# What to work on:
(a) In the column on the Miami Dolphins, what reason does the writer give for seeing Miami's remaining schedule as favorable? Answer in one to three sentences.
(b) In the column on the Miami Dolphins, where had ESPN.com ranked the team one week earlier?
(c) Carry on the column on the Miami Dolphins from the point where it stops.

-- Start Excerpted passage --

Fans are allowed to be excited and hopeful, though. And should be.
Beating Oakland 35-13 on Sunday only underlined the reality that Miami played a very good Houston team tough for 3 1/2 quarters on the road the week before.
We now must consider it could be true that the Dolphins not only are not dregs-of-the-league bad like most experts predicted … but might actually be pretty good. Playoff good. This isn’t homerism. I’m not booking a trip to the Super Bowl. I’m just suggesting that what seemed a lost season just a week ago seems far from that today.
Look around the league. Premier teams like the Patriots, Ravens, Steelers, Packers, Saints and defending champion Giants already have lost. (Have the 1972 Dolphins ever put the champagne on ice any earlier?)
Now look at Miami’s schedule. The Dolphins have only three games left — versus New England on Dec. 2, at San Francisco on Dec. 9 and at the Patriots on Dec. 30 — in which Miami will be a sizable underdog. The 11 other games are against teams Miami’s own size … all winnable games if what we saw Sunday was no mirage.
(For that matter, maybe a Patriots team that just lost at home to Arizona needs to earn back that aura of invincibility. I’m just sayin’.)
All at once a Dolphins team ranked 30th of 32 by ESPN.com just one week ago should now be considered an AFC playoff contender and — perhaps more important — a team on the rise after years of wallowing and listing.
That’s how fast things can change.
What’s encouraging is that, led by a new head coach, two new coordinators and promising rookie quarterback Ryan Tannehill, there is the sense of a clean slate and genuine new beginning that we haven’t seen lately.
I love what Philbin preached to the team after Sunday’s win. Not coincidentally, it came on a day when the club handed out “Still Perfect” hats to commemorate the 40th anniversary of the 1972 17-0 season.
“We certainly acknowledge the great history we have here,” Philbin spoke loudly into a joyous locker room, “but this is the 2012 Dolphins. We have to start our own legacy, our own identity!”
Can I get a hallelujah?
What’s encouraging is that Miami as of right now has more 2013 draft picks than any other team and a ton of salary-cap money to spend on free agents.
What’s also encouraging is that Miami, as is, is capable of being very competitive.
Dolfans who have hungered for so long to be optimistic again should not feel guilty to be that today. It’s hard to look anywhere on the team without seeing a positive.
Tannehill will only get better and better. He is mobile, accurate, composed, strong-armed. I think Miami finally has its elusive Answer at QB.

-- End Excerpted passage --
-- Start Source data --

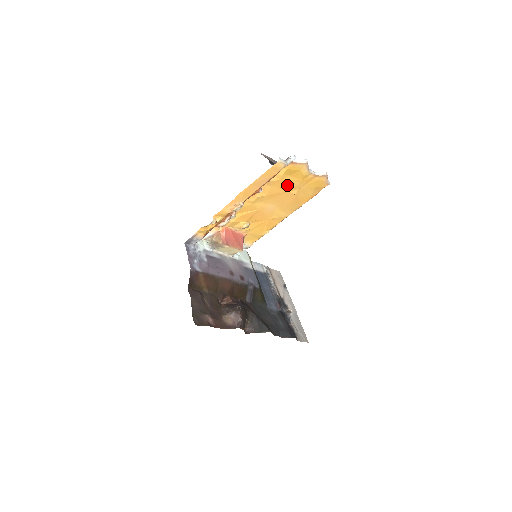
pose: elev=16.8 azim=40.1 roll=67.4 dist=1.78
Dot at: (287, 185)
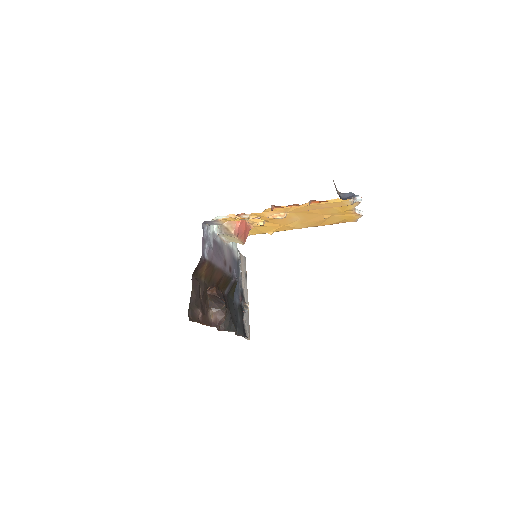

-- End Source data --

# Written answers:
(a) Miami has only three games left in which it will be a sizable underdog: home against New England on Dec. 2, at San Francisco on Dec. 9 and at the Patriots on Dec. 30. The other 11 games are against teams Miami's own size, and all are winnable if what was seen Sunday was no mirage.

(b) 30th of 32.

(c)
Reggie Bush is running better than ever. He has topped 100 yards in eight of his past 11 games. He’s quick, elusive, can catch. Add Daniel Thomas and, from what we saw Sunday, ex-Cane Lamar Miller, and Miami has its best trio of runners in years.
It is not blasphemy in the pass-first NFL for Miami to think of itself as a physical team that fundamentally runs the ball and defends the run. This is not the ghost of Bill Parcells back to haunt the club. This is smart. This is playing to your strengths. This is cushioning and making easier the progression of a rookie quarterback.
Run first also is smart if only because the offensive line is shades of better-than-average to very solid. Center Mike Pouncey shows signs of being a great one.
The receivers? Well, this team still needs a premier, game-breaking wideout, a gift for Tannehill that should be an offseason priority. But meantime Brian Hartline indicated Sunday that as long as Miami is running well, this receiving corps might suffice.
Defensively the Dolphins are very strong against the run led by tackles Paul Soliai and Randy Starks, and by much-improved run defense from Cameron Wake. Miami’s 16 consecutive games not allowing a 100-yard rusher tops the NFL.
The pass defense shows signs of improvement and will be that much better if coordinator Kevin Coyle can conjure a needed better pass rush, more sacks.
The kicking game is solid, too. Special teams were great Sunday.
Again, things as fragile and mercurial as perceptions and outlook can swing back fast. Maybe one disappointing afternoon against the Jets is all it would take.
For now, though, I think the Dolphins look like the most underestimated team in the NFL.
I think the Dolphins look like a franchise that is finding that long-elusive corner and beginning to turn it.